GEO: Gene Expression Omnibus; OMIM: Online Mendelian Inheritance in Man database; IPA: Ingenuity Pathway Analysis; MetaCore: Data-mining and pathway analysis (http://thomsonreuters.com/metacore/); CHD: Congenital heart disease; OPHID: Online Predicted Human Interaction Database; I2D: Interologous Interaction Database; MYC: myelocytomatosis oncogene.
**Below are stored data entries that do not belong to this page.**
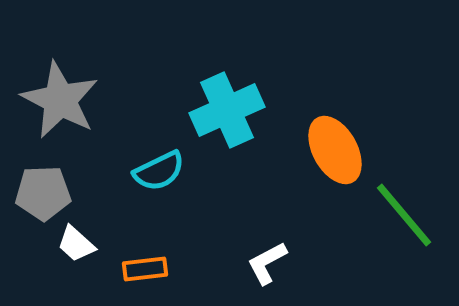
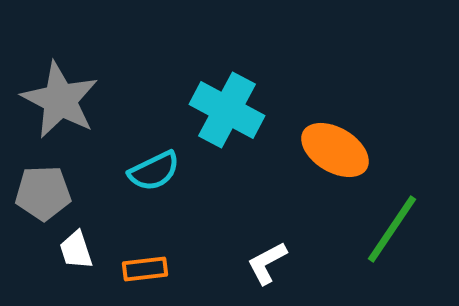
cyan cross: rotated 38 degrees counterclockwise
orange ellipse: rotated 30 degrees counterclockwise
cyan semicircle: moved 5 px left
green line: moved 12 px left, 14 px down; rotated 74 degrees clockwise
white trapezoid: moved 6 px down; rotated 30 degrees clockwise
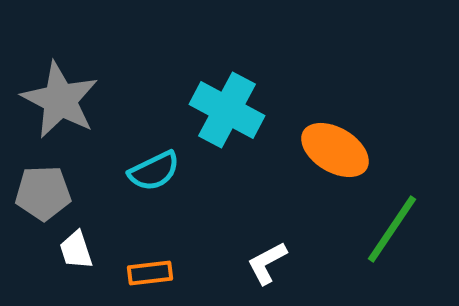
orange rectangle: moved 5 px right, 4 px down
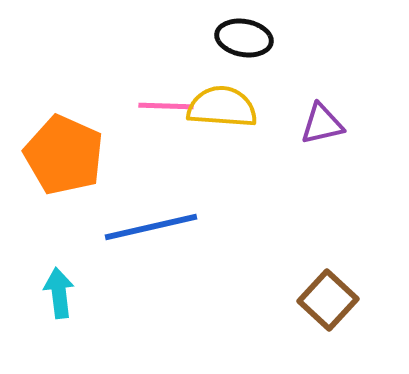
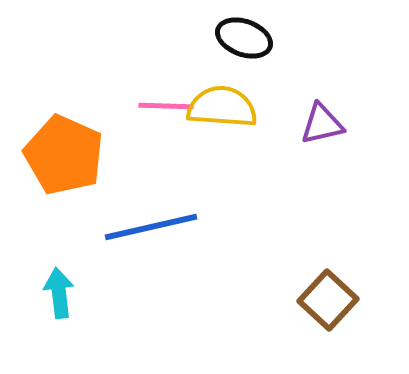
black ellipse: rotated 10 degrees clockwise
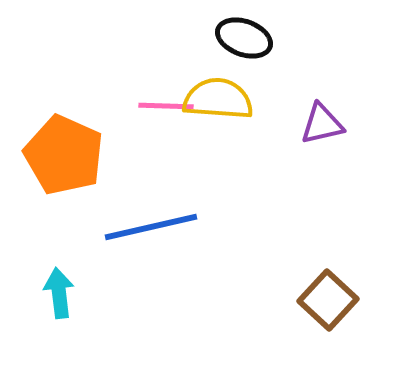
yellow semicircle: moved 4 px left, 8 px up
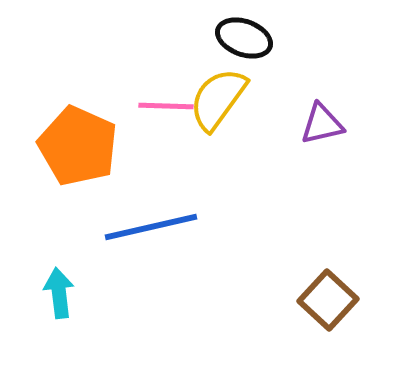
yellow semicircle: rotated 58 degrees counterclockwise
orange pentagon: moved 14 px right, 9 px up
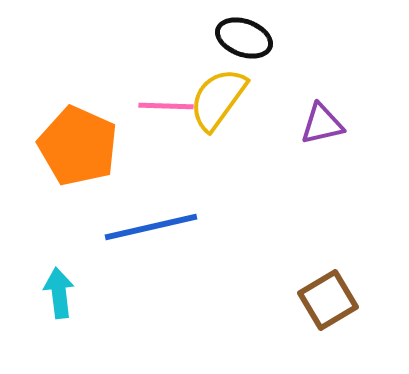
brown square: rotated 16 degrees clockwise
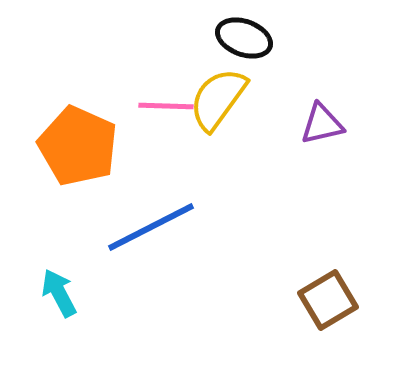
blue line: rotated 14 degrees counterclockwise
cyan arrow: rotated 21 degrees counterclockwise
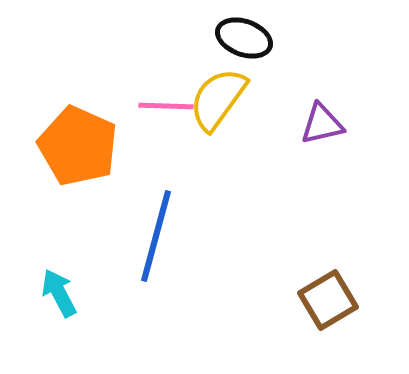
blue line: moved 5 px right, 9 px down; rotated 48 degrees counterclockwise
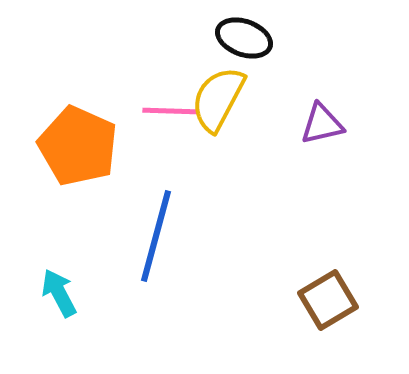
yellow semicircle: rotated 8 degrees counterclockwise
pink line: moved 4 px right, 5 px down
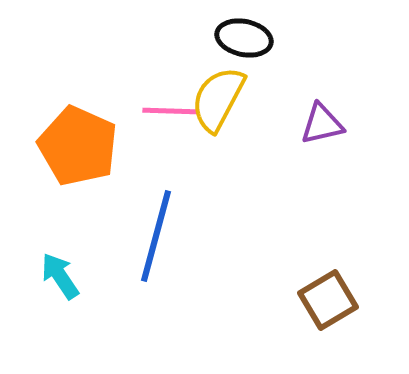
black ellipse: rotated 8 degrees counterclockwise
cyan arrow: moved 1 px right, 17 px up; rotated 6 degrees counterclockwise
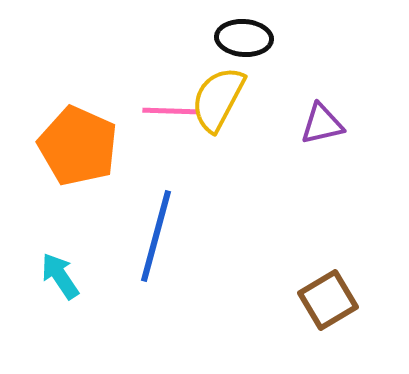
black ellipse: rotated 8 degrees counterclockwise
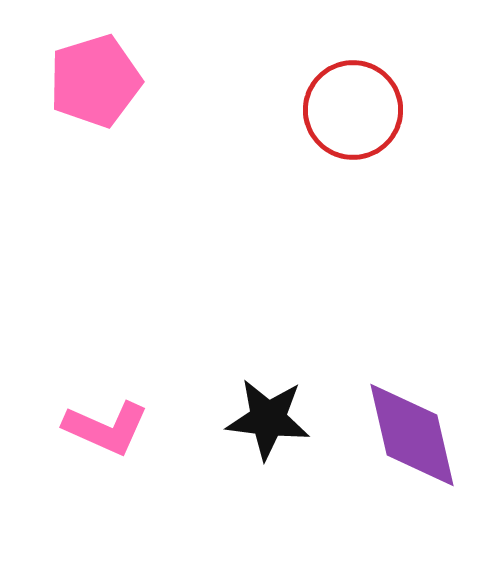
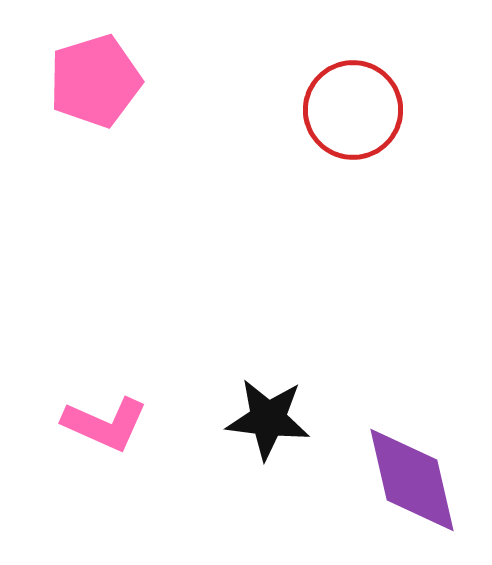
pink L-shape: moved 1 px left, 4 px up
purple diamond: moved 45 px down
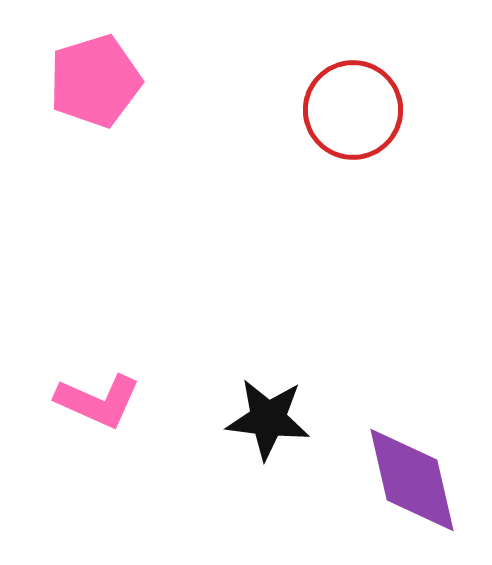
pink L-shape: moved 7 px left, 23 px up
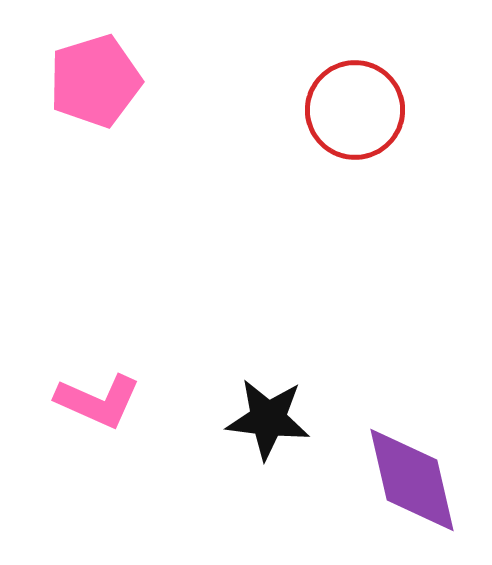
red circle: moved 2 px right
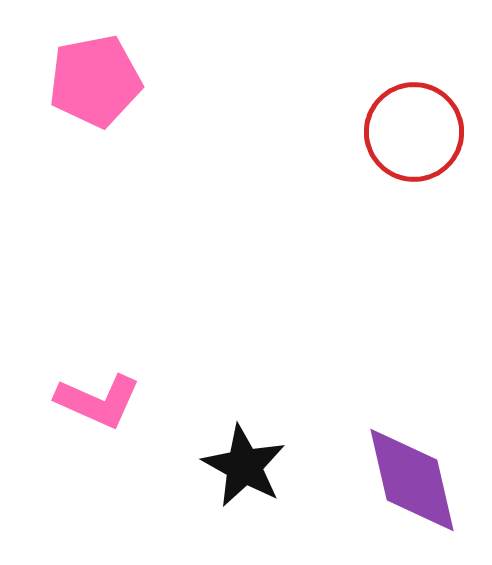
pink pentagon: rotated 6 degrees clockwise
red circle: moved 59 px right, 22 px down
black star: moved 24 px left, 47 px down; rotated 22 degrees clockwise
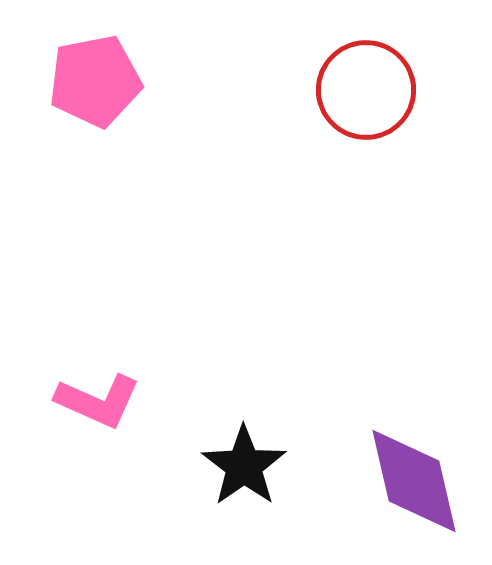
red circle: moved 48 px left, 42 px up
black star: rotated 8 degrees clockwise
purple diamond: moved 2 px right, 1 px down
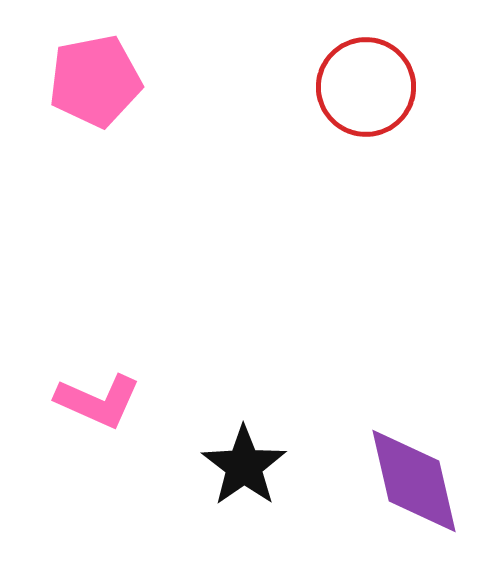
red circle: moved 3 px up
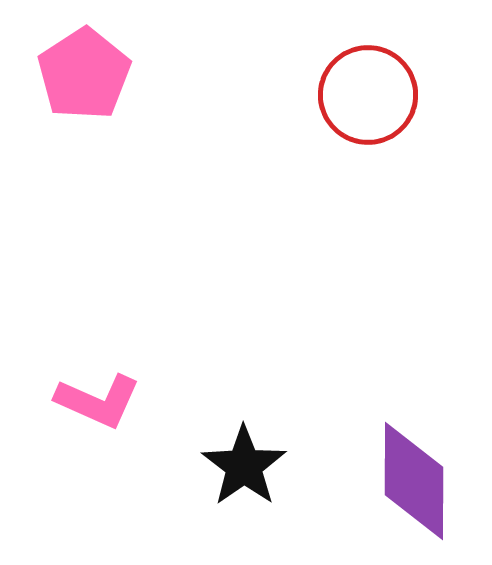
pink pentagon: moved 11 px left, 7 px up; rotated 22 degrees counterclockwise
red circle: moved 2 px right, 8 px down
purple diamond: rotated 13 degrees clockwise
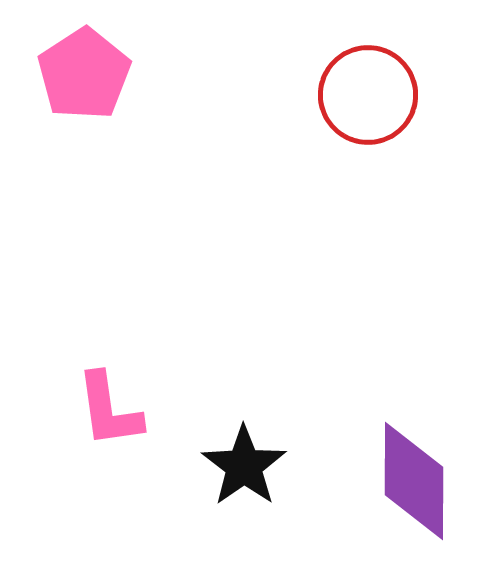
pink L-shape: moved 11 px right, 9 px down; rotated 58 degrees clockwise
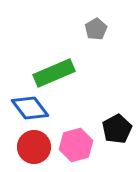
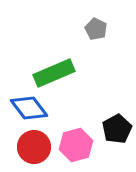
gray pentagon: rotated 15 degrees counterclockwise
blue diamond: moved 1 px left
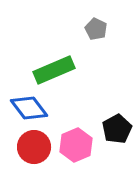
green rectangle: moved 3 px up
pink hexagon: rotated 8 degrees counterclockwise
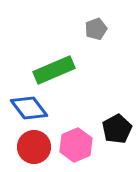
gray pentagon: rotated 25 degrees clockwise
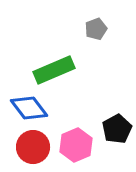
red circle: moved 1 px left
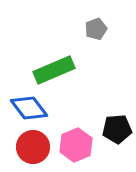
black pentagon: rotated 24 degrees clockwise
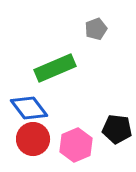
green rectangle: moved 1 px right, 2 px up
black pentagon: rotated 12 degrees clockwise
red circle: moved 8 px up
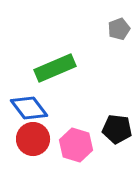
gray pentagon: moved 23 px right
pink hexagon: rotated 20 degrees counterclockwise
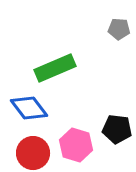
gray pentagon: rotated 25 degrees clockwise
red circle: moved 14 px down
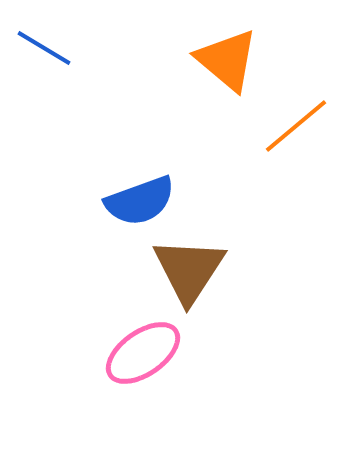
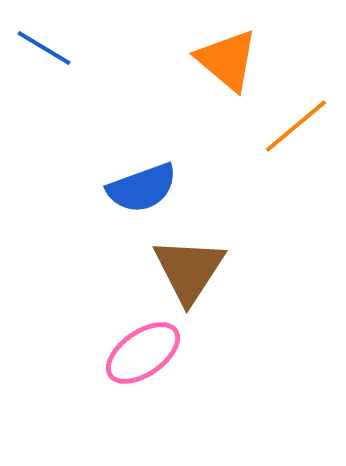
blue semicircle: moved 2 px right, 13 px up
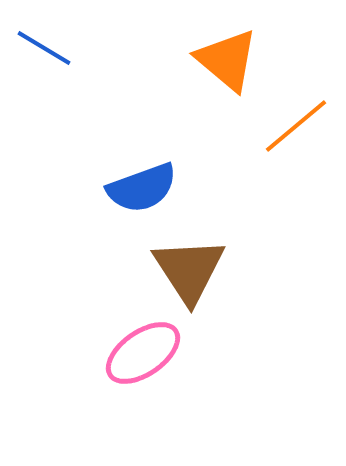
brown triangle: rotated 6 degrees counterclockwise
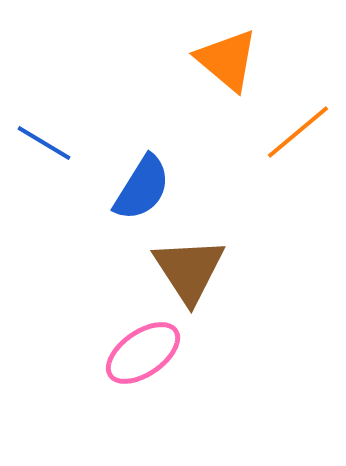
blue line: moved 95 px down
orange line: moved 2 px right, 6 px down
blue semicircle: rotated 38 degrees counterclockwise
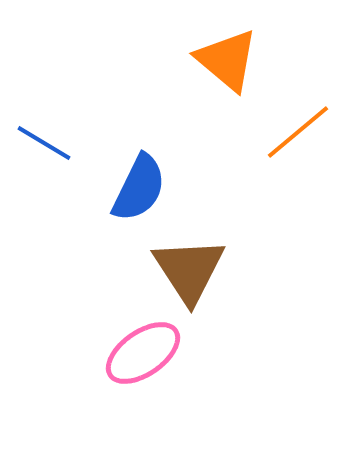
blue semicircle: moved 3 px left; rotated 6 degrees counterclockwise
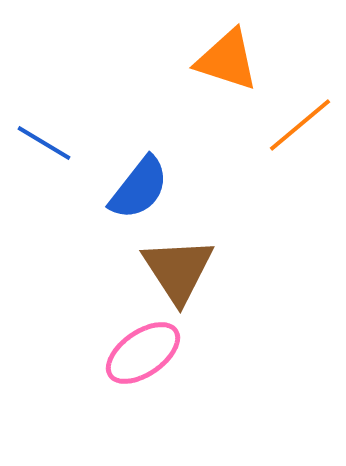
orange triangle: rotated 22 degrees counterclockwise
orange line: moved 2 px right, 7 px up
blue semicircle: rotated 12 degrees clockwise
brown triangle: moved 11 px left
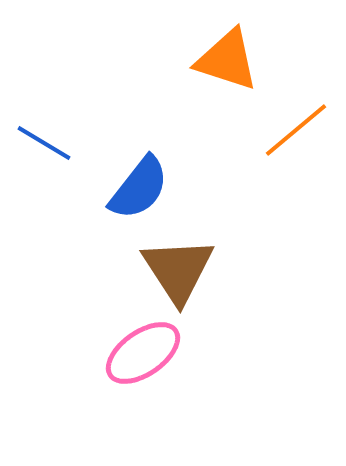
orange line: moved 4 px left, 5 px down
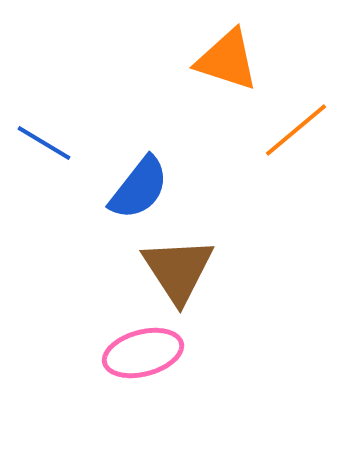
pink ellipse: rotated 20 degrees clockwise
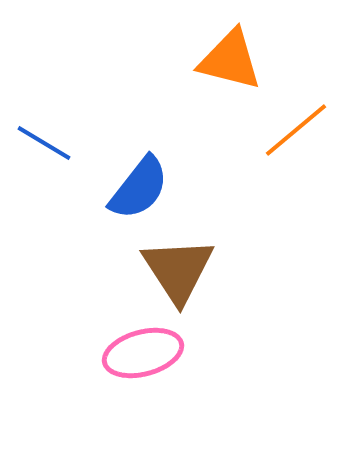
orange triangle: moved 3 px right; rotated 4 degrees counterclockwise
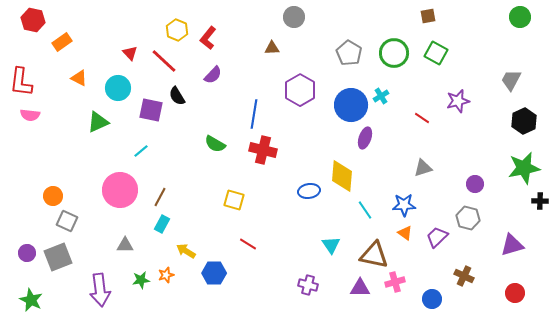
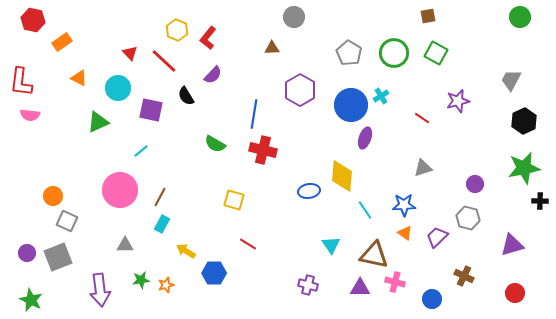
black semicircle at (177, 96): moved 9 px right
orange star at (166, 275): moved 10 px down
pink cross at (395, 282): rotated 30 degrees clockwise
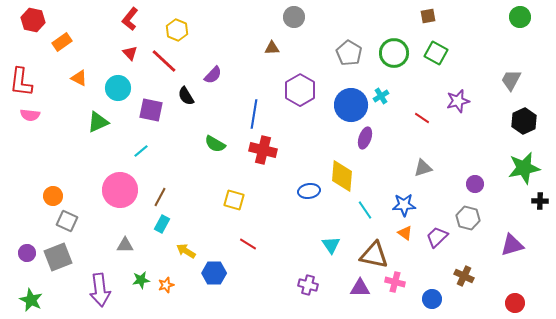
red L-shape at (208, 38): moved 78 px left, 19 px up
red circle at (515, 293): moved 10 px down
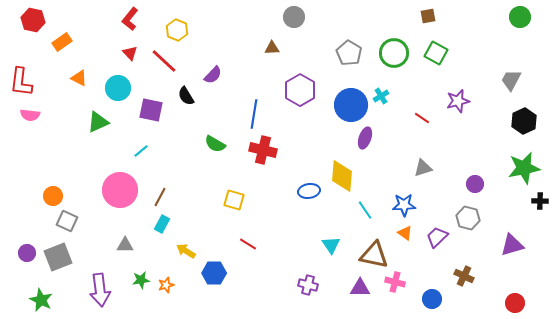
green star at (31, 300): moved 10 px right
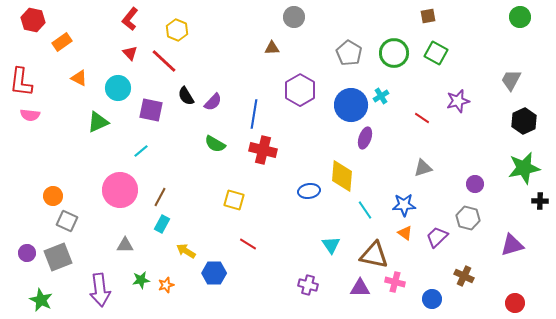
purple semicircle at (213, 75): moved 27 px down
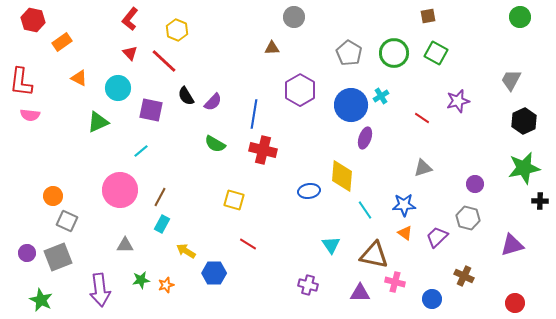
purple triangle at (360, 288): moved 5 px down
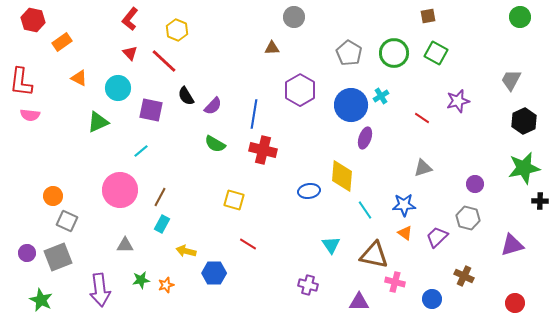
purple semicircle at (213, 102): moved 4 px down
yellow arrow at (186, 251): rotated 18 degrees counterclockwise
purple triangle at (360, 293): moved 1 px left, 9 px down
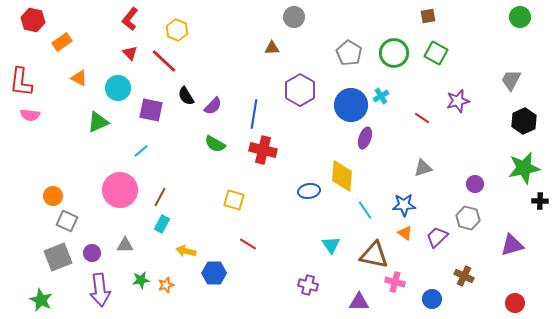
purple circle at (27, 253): moved 65 px right
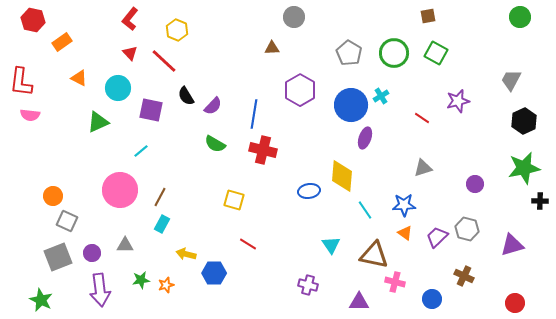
gray hexagon at (468, 218): moved 1 px left, 11 px down
yellow arrow at (186, 251): moved 3 px down
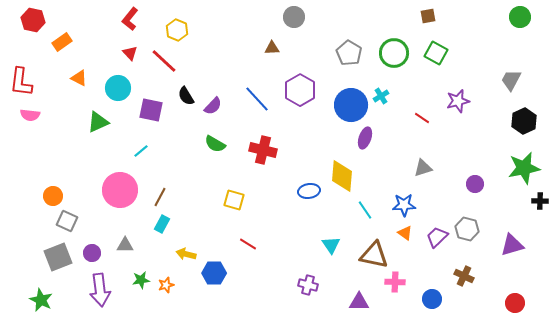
blue line at (254, 114): moved 3 px right, 15 px up; rotated 52 degrees counterclockwise
pink cross at (395, 282): rotated 12 degrees counterclockwise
Fig 4A proposed workflow of disease-specific biomarker identification by integration of bioinformatics and clinical informatics. Both the global expression profiles (B; genomics, proteomics, etc.) and the clinical data (D) of a disease phenotype at different stages (A) are obtained. Disease-associated functional networks (C) are measured by bioinformatics, while clinical informatics (E) is generated through a digital evaluation score system (DESS). By integrating bioinformatics and clinical informatics, the molecular-phenotype networks are measured using different methods to score, rank and identify candidate biomarkers (F). The identified disease-specific biomarkers are then validated to differentiate a disease phenotype from a normal phenotype (G) for clinical application to develop predictive, diagnostics and preventive methods for personalized medicine.